Matt Samelson, principal and equity market analyst at Woodbine and author of the report, says that while many have questioned whether high-frequency trading negatively impacts the “traditional trader,” which he defines as institutional, retail or proprietary broker-dealer trader, that is not the case.
The study relies on data evaluating trading in the 40 most liquid stocks in the U.S. equity market during 2008 and 2009. “These were effectively all large-cap securities and we created an analytical framework where we could split up the different types of traders within the market,” explains Samelson.
Two separate metrics were then applied. The study looked at affected spread or the measure of execution quality – examining the NBBO and how far away from the midpoint the execution occurred. Realized spread or the movement of a security price after execution was also analyzed.
“We looked at that data on a monthly basis and found that 76 percent of the names’ execution quality improved on average and in 67 percent of the names volatility decreased,” he notes.

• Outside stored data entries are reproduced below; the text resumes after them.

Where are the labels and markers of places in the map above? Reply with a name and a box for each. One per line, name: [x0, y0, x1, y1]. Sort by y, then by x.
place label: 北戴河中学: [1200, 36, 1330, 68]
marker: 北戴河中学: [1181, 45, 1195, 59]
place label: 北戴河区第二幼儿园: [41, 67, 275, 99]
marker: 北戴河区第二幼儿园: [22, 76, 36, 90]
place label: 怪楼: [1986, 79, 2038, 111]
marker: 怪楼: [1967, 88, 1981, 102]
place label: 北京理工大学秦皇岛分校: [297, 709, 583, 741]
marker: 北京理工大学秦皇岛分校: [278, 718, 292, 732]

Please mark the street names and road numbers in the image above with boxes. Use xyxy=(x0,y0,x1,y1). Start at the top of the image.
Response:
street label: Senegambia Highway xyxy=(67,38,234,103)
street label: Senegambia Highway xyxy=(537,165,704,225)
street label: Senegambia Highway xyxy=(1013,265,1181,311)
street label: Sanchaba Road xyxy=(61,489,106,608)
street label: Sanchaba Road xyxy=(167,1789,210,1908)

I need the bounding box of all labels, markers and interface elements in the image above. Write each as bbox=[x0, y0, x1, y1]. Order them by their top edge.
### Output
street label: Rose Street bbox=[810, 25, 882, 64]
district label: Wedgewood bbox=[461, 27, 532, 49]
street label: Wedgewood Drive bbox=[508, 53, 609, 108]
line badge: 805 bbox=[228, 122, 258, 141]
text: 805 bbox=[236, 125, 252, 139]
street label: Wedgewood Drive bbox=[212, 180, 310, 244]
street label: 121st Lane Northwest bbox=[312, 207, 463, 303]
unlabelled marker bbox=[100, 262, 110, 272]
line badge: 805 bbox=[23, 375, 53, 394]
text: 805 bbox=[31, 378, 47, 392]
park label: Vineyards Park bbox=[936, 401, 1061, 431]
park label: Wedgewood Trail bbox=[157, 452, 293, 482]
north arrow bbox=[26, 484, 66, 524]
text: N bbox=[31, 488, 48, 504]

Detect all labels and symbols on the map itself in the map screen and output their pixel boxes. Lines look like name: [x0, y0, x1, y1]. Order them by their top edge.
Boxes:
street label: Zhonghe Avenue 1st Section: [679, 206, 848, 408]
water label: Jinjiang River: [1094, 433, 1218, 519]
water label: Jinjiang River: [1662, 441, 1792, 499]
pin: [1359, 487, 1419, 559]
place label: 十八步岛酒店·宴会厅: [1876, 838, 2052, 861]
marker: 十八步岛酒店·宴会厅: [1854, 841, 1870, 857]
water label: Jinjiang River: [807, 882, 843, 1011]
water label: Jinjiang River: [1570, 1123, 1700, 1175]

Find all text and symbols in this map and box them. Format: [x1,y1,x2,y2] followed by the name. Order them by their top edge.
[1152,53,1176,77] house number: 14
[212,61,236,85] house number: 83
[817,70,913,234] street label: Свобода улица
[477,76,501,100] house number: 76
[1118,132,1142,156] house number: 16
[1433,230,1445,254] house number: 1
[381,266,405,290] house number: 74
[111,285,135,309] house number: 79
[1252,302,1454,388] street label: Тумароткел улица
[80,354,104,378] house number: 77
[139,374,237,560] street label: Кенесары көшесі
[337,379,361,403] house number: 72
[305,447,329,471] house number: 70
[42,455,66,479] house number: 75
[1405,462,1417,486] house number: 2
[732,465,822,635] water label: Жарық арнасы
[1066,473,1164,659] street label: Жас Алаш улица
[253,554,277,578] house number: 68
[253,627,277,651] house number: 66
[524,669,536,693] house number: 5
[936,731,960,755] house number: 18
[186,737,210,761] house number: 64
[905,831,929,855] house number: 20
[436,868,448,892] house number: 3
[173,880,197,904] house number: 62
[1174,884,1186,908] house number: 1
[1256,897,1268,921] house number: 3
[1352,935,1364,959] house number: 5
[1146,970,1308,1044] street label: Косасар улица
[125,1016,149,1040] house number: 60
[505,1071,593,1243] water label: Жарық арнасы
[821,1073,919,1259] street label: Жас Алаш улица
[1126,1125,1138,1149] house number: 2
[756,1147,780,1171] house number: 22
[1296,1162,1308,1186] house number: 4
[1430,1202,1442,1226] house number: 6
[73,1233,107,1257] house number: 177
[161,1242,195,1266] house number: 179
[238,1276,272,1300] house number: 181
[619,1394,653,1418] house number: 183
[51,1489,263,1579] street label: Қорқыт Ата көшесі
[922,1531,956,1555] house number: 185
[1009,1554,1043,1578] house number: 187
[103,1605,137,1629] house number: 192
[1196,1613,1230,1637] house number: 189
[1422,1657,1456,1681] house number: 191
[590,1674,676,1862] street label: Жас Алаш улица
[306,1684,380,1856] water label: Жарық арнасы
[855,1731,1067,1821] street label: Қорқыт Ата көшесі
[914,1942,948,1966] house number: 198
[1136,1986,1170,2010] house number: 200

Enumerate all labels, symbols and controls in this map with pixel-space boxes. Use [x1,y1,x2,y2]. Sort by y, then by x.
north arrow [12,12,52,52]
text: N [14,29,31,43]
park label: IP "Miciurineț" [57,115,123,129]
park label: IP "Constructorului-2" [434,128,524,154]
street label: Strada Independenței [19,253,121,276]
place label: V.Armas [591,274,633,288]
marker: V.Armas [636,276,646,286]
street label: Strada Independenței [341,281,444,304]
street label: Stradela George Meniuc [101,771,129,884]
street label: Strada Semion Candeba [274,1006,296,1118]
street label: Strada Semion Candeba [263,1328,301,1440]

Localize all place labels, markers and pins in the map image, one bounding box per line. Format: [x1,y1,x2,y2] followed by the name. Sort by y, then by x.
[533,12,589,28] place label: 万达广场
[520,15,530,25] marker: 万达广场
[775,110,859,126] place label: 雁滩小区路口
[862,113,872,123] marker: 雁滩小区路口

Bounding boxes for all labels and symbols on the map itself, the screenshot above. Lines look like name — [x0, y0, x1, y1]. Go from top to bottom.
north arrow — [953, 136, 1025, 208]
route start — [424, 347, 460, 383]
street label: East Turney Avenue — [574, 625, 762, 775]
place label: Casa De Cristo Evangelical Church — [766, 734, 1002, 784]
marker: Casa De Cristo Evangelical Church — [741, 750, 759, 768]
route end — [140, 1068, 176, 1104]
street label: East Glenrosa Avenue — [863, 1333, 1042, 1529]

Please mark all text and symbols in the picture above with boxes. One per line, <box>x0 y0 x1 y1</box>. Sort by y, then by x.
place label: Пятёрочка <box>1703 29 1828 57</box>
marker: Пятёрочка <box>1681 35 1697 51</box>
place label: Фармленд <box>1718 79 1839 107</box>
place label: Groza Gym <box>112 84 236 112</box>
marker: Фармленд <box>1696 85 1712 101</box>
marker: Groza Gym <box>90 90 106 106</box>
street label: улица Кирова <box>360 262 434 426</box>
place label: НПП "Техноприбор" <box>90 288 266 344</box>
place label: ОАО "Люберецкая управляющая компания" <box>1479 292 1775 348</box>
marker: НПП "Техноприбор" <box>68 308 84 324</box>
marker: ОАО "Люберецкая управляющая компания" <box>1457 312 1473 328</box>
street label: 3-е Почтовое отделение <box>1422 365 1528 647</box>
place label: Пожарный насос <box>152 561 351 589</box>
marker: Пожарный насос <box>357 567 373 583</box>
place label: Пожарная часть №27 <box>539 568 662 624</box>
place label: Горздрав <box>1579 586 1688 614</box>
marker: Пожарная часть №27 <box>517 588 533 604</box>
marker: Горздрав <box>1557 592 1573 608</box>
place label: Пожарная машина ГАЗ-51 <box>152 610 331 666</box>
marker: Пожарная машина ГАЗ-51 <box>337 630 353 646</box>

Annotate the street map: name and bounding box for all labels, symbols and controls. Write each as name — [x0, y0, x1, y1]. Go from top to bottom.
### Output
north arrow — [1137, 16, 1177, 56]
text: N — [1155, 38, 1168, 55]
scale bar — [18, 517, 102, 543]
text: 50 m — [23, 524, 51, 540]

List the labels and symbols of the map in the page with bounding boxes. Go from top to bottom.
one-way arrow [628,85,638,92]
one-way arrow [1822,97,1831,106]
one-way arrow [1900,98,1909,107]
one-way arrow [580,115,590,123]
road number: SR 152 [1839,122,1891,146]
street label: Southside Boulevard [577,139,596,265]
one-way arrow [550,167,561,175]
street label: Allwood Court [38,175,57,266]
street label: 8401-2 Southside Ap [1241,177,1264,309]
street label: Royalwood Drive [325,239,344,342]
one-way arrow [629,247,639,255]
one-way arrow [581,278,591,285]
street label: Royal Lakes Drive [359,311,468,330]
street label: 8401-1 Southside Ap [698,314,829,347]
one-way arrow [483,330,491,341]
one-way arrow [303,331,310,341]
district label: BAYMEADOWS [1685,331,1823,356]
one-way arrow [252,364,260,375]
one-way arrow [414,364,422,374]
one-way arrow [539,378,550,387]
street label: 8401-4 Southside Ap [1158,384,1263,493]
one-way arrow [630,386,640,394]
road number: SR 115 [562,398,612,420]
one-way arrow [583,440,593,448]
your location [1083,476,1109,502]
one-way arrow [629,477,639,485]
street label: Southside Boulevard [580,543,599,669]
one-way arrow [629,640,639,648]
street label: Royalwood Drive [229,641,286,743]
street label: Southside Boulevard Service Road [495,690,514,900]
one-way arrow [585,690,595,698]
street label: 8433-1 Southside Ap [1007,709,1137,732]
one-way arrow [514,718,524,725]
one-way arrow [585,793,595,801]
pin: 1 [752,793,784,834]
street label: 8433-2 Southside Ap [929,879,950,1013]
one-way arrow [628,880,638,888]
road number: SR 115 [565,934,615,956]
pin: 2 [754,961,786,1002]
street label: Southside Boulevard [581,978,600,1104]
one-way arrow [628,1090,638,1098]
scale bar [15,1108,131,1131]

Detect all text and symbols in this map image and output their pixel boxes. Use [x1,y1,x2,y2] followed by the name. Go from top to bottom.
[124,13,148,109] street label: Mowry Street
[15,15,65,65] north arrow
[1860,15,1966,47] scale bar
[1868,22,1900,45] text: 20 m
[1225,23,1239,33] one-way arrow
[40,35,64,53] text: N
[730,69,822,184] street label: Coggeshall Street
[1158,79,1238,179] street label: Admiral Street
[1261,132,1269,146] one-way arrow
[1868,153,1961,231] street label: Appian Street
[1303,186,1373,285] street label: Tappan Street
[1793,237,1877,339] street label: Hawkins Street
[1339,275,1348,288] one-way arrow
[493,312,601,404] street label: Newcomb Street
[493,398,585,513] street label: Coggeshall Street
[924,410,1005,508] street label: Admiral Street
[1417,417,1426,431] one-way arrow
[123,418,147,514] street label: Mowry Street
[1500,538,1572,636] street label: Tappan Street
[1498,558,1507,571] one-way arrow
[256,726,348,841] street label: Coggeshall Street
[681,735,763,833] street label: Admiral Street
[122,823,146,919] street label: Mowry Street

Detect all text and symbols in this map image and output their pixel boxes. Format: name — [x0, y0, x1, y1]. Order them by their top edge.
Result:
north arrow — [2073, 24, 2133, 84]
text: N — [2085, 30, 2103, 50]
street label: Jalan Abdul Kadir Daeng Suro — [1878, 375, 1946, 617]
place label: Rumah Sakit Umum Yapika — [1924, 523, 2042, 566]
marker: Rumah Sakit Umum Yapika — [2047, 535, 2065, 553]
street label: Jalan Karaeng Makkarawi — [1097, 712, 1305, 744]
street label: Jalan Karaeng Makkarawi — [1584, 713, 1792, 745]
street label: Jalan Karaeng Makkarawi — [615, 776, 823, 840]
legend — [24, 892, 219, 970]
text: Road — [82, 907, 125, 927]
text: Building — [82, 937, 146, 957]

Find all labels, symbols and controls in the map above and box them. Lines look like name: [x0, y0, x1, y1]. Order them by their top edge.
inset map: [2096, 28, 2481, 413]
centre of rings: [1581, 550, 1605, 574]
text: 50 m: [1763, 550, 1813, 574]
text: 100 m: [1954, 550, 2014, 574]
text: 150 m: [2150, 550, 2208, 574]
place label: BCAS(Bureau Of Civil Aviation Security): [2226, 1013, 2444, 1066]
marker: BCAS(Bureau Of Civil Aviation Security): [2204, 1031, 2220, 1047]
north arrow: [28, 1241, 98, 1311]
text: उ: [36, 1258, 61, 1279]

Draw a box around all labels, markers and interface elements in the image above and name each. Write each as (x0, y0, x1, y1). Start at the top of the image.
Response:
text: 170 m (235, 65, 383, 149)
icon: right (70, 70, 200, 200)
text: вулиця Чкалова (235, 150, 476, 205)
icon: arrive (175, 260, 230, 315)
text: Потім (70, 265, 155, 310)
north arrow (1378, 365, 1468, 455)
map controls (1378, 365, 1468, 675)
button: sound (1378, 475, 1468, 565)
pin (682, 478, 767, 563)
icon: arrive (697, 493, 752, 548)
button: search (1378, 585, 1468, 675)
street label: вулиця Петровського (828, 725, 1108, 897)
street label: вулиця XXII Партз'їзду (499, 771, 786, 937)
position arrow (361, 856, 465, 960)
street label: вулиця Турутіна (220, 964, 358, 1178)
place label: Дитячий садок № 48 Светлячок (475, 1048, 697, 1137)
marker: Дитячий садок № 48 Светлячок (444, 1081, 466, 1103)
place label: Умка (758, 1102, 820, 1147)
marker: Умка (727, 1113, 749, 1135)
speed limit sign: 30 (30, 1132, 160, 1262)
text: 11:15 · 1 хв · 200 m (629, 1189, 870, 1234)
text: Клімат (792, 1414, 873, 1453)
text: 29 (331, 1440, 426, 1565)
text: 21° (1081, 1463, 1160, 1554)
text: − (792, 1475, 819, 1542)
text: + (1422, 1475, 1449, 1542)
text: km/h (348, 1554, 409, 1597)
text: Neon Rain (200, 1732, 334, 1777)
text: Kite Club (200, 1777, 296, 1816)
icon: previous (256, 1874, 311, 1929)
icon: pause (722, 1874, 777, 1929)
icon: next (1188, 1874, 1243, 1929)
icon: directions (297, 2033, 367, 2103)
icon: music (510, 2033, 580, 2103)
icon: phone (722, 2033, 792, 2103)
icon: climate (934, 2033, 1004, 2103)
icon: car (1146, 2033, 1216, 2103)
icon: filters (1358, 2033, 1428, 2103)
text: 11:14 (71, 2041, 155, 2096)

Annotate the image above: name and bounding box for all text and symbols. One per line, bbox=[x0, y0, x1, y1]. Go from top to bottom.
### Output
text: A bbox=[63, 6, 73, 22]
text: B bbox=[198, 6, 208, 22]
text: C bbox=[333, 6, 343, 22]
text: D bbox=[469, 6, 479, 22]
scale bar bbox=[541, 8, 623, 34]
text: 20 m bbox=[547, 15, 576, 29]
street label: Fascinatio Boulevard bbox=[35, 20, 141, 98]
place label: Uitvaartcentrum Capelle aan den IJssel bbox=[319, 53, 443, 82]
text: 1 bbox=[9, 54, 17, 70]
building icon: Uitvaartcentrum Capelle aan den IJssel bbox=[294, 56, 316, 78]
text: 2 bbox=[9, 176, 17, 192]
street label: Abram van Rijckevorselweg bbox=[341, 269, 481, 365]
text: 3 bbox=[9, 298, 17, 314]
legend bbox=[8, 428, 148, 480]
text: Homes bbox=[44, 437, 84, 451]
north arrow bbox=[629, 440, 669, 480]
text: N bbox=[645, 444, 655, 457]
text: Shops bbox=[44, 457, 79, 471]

“One of the big unfounded criticisms from high-frequency trading detractors is that it makes it harder for these traditional investors to trade and has been detracting from execution quality and we generally don’t see that,” Samelson adds.
In other words, according to Samelson, if a portfolio manager or trader expected a particular return from trading – moving in or out of a name - in 2008 or 2009 the execution quality improved and volatility declined on average meaning more of the actual investment return could be retained.
The data was further broken down to identify high frequency activity by first defining it and then noting the different styles. “If you’re a high frequency trader, you are interested in speed and you’re out there using marketable and limit orders,” says Samelson, adding that the report then analyzed these types of orders for changes in execution quality and volatility.
As for the definition the report concludes that, “high-frequency trading is a style of trading that involves the use of technology and algorithms and normally involves large-scale turnover of very small positions,” Samelson says.
The strategies associated with high-frequency trading include index arbitrage, pairs strategies or other directional strategies, which means buying or selling one security not doing both simultaneously. There are also market making strategies or net rebate maximization strategies that involve both buying and selling.
“We’re using our background and knowledge of how the market works and how different types of participants react to come up with the framework, make evaluations based on what the numbers tell us and conclude who it’s been beneficial for,” says Samelson.
The data used for the report was pulled from the Rule 605 data mandated for release by ECNs, exchanges, brokers and others on a monthly basis for displayed limit orders and marketable orders.